The customer is expected to come online in 2026 starting with a load of 240 MW, growing to 720 MW in two years, 1,440 MW by 2031 and reaching its full consumption in 2033. The project is in the conceptual phase, with a projected in-service date of June 1, 2027.
Exelon presented a $158 million project to provide service to a customer seeking to bring 378 MW of load to the Elk Grove area in its ComEd zone. The customer would be served by a new 138-kV substation with 16 circuit breakers and in a double ring bus configuration and five 138/34-kV transformers. The facility would be cut into the Elk Grove-Schaumburg line.
The project would require a new 345-kV bus in a breaker-and-a-half configuration to be installed at the Elk Grove substation, including 12 new 345-kV circuit breakers. The bus would be cut into the Des Plaines-Lombard 345-kV double circuit line. Two 345/138-kV autotransformers also would be installed.
The customer expects to bring 117 MW of load in December 2026 and reach 333 MW in 2028. The project is in the conceptual phase, with a projected in-service date of Dec. 31, 2026.
Exelon presented an additional $40.6 million project to serve a customer in the Elk Grove region with 260 MW of load. A new 138-kV substation would be built with 15 circuit breakers in a double ring bus configuration with six 138/34-kV transformers. It would be connected to the Elk Grove East substation with new 1.7-mile, 138-kV lines.
Two 345/138-kV autotransformers would be required at the Itasca substation, as well as two 345-kV and two 138-kV circuit breakers.
The customer anticipates 25 MW of load in June 2027, 87 MW in 2028, growing ultimately to 260 MW. The projected in-service date for the transmission upgrades is Dec. 31, 2027.
FirstEnergy presented a $38.7 million project to replace steel H-frame structures along its Perry-Ashtabula-Erie West 345-kV line, reconductor 7.2 miles of the 20-mile line and replace insulators and related equipment. The line is around 60 years old, and the insulators, H-frames and guying are corroded. The line has experienced seven scheduled outages for repairs and four due to equipment failure since 2014. The project is in the conceptual phase, with a possible in-service date of April 9, 2027.
The utility also presented two projects amounting to $15.5 million to replace obsolete and misoperating relay equipment at its Doubs, Ringgold, Lime Kiln and Montgomery 230-kV substations in the APS zone. The work is in the engineering phase, with an estimated in-service date of Oct. 31, 2026, for Lime Kiln and Montgomery and Dec. 31, 2026, for Doubs and Ringgold.
Dominion presented a $180 million project to address reliability violations along its Fredericksburg-Possum Point 230-kV line, as 3 GW of load is expected to come online served by 13 new substations along its length.

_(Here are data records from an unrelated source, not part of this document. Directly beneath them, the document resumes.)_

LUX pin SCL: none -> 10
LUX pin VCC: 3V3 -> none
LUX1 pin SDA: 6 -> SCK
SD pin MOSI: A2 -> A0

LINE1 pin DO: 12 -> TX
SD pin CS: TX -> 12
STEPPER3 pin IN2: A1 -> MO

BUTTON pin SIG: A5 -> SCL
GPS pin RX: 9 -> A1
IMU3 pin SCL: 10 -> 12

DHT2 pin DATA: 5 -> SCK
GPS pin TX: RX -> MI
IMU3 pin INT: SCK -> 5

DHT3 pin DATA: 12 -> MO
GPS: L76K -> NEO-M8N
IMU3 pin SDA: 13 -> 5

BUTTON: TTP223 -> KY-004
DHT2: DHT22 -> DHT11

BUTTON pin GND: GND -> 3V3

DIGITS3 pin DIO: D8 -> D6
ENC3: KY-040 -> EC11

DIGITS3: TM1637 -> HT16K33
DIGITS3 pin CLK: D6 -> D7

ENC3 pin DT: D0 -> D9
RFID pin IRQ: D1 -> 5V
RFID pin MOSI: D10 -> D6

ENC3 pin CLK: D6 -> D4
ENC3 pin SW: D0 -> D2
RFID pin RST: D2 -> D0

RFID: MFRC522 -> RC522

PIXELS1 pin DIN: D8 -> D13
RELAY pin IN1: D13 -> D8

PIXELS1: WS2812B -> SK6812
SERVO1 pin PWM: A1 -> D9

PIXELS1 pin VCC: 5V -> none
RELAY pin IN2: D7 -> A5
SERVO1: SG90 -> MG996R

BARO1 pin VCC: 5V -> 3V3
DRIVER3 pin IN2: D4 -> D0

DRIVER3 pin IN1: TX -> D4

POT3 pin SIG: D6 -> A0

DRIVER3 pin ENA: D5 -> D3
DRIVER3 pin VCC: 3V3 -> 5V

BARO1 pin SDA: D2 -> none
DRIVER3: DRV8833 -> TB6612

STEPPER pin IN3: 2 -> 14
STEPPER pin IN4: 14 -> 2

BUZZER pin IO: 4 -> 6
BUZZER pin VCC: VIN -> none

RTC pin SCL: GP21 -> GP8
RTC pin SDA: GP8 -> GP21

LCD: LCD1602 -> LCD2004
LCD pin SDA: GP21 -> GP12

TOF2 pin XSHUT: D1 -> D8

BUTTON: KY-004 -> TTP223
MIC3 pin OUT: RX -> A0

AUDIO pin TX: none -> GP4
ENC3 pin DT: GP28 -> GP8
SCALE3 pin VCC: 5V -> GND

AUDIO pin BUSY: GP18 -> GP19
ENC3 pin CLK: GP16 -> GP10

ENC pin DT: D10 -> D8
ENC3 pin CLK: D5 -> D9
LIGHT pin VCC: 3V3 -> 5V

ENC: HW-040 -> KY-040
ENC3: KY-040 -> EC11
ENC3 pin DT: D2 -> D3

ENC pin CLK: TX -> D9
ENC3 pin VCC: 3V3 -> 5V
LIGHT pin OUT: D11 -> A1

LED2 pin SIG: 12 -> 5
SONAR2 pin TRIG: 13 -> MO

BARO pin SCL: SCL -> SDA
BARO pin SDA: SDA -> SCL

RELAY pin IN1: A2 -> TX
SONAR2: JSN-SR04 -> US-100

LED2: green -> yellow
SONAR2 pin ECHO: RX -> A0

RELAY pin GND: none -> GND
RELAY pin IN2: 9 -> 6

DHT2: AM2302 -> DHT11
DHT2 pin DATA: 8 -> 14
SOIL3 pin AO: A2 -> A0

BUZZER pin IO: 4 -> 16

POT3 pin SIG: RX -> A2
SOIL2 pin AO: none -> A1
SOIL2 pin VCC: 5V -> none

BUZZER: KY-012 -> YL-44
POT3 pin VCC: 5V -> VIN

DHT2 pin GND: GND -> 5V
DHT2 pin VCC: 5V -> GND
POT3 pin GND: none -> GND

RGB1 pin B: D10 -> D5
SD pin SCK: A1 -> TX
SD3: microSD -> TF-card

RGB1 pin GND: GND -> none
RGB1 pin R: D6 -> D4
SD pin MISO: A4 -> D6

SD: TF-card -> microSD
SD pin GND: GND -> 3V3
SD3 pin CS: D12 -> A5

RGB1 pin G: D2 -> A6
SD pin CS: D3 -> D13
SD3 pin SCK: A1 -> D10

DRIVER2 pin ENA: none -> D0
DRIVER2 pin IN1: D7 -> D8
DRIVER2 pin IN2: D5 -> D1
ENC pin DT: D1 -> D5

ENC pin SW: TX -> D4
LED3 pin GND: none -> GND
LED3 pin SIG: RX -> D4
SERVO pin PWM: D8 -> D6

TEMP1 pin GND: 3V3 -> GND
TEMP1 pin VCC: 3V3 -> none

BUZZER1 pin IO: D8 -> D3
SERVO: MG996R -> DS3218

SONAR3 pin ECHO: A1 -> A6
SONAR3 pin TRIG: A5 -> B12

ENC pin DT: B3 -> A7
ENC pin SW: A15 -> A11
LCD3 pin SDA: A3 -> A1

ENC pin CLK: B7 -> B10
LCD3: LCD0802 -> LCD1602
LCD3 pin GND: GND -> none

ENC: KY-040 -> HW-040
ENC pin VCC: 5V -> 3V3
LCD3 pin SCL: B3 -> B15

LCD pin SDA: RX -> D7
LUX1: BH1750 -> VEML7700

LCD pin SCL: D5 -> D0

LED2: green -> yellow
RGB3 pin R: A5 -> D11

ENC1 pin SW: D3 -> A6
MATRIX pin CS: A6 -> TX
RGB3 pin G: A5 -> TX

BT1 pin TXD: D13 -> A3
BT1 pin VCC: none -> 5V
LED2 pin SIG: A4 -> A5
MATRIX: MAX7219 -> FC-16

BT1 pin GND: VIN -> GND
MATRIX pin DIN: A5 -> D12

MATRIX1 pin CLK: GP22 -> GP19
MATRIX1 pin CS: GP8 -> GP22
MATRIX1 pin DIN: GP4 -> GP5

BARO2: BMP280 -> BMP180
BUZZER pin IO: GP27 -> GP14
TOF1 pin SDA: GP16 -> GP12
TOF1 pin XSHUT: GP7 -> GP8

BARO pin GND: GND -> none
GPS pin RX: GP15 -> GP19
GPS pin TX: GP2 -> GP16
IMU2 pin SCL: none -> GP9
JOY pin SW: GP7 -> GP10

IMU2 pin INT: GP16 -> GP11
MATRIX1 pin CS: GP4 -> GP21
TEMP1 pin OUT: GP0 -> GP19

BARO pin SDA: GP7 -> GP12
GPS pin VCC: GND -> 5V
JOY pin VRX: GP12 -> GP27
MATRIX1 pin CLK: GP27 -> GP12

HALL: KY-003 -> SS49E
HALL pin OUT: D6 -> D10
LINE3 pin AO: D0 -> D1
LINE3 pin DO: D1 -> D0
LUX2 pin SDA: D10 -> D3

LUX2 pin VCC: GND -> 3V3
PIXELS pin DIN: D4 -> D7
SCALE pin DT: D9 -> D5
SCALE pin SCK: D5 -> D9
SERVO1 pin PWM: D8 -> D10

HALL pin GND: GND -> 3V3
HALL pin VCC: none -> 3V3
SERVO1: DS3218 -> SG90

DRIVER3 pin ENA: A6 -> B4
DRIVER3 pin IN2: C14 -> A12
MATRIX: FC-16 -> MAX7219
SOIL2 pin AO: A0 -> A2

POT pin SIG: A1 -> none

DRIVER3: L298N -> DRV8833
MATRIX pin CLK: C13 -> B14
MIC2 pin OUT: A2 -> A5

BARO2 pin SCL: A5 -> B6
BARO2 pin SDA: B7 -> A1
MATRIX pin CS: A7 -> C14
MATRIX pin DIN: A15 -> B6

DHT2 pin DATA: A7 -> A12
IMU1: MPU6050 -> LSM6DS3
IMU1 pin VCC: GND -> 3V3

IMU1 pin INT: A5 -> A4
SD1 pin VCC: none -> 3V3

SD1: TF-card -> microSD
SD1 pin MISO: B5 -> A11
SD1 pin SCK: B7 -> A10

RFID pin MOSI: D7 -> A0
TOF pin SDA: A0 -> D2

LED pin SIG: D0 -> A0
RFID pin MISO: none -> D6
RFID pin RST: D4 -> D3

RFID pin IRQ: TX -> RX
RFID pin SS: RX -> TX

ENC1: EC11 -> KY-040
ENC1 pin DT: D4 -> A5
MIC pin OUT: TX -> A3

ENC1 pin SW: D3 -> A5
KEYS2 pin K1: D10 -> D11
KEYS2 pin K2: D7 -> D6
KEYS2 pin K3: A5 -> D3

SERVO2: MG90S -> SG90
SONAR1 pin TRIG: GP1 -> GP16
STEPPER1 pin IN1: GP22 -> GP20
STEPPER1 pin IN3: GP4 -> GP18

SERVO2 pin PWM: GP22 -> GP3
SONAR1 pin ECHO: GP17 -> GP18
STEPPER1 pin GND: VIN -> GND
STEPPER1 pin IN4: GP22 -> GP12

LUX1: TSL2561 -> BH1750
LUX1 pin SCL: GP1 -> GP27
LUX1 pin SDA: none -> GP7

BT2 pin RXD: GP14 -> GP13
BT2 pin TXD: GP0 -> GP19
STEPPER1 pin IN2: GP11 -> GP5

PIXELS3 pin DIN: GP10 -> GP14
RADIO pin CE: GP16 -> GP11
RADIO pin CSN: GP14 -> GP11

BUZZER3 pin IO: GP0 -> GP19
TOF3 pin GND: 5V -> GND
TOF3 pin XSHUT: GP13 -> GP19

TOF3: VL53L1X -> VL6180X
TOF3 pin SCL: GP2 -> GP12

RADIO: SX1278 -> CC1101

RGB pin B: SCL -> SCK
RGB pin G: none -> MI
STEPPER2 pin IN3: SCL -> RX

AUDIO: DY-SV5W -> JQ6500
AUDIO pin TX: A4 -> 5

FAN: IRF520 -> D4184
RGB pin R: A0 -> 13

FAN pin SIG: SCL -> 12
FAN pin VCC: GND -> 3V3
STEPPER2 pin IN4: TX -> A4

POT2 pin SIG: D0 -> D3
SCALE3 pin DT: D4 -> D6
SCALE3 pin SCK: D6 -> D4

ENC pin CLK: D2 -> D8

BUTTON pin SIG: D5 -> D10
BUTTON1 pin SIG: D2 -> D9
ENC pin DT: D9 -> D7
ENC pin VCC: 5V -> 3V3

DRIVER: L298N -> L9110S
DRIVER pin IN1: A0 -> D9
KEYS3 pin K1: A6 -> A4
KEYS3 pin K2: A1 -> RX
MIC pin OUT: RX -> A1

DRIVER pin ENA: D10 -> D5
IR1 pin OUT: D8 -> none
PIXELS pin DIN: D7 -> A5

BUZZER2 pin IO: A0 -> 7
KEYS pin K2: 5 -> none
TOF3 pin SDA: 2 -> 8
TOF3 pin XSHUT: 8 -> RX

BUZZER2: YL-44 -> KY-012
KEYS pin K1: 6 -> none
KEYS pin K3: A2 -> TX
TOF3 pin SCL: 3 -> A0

A new Allman switching station would be built north of the Fredericksburg substation, with 10 230-kV line terminals in a breaker-and-a-half configuration. It would cut into 230-kV lines between Fredericksburg and the Cranes Corner, Aquia Harbour and Birchwood substations
About 4.5 miles of the line from Allman to Cranes Corner and 0.7 miles of line from Allman to Hospital Junction would be rebuilt with double circuit structures. The Cranes Corner substation would be expanded to support line realignment. The line to Aquia Harbour would be upgraded to double circuit and rebuilt with vacant arm positions to host two additional 230-kV lines to run from Allman, past Aquia and onto Possum Point on a new 7.1-mile double circuit pole line.
The project is in the conceptual phase, with a possible in-service date of June 1, 2029.
Dominion also presented a $30 million project to power a data center customer in Stafford, Va., with a projected summer 2029 load of 136 MW. A new Centreport switching station in a four-breaker ring bus configuration would be cut into the Spartan-Cranes Corner line with 2.5 miles of new double circuit line.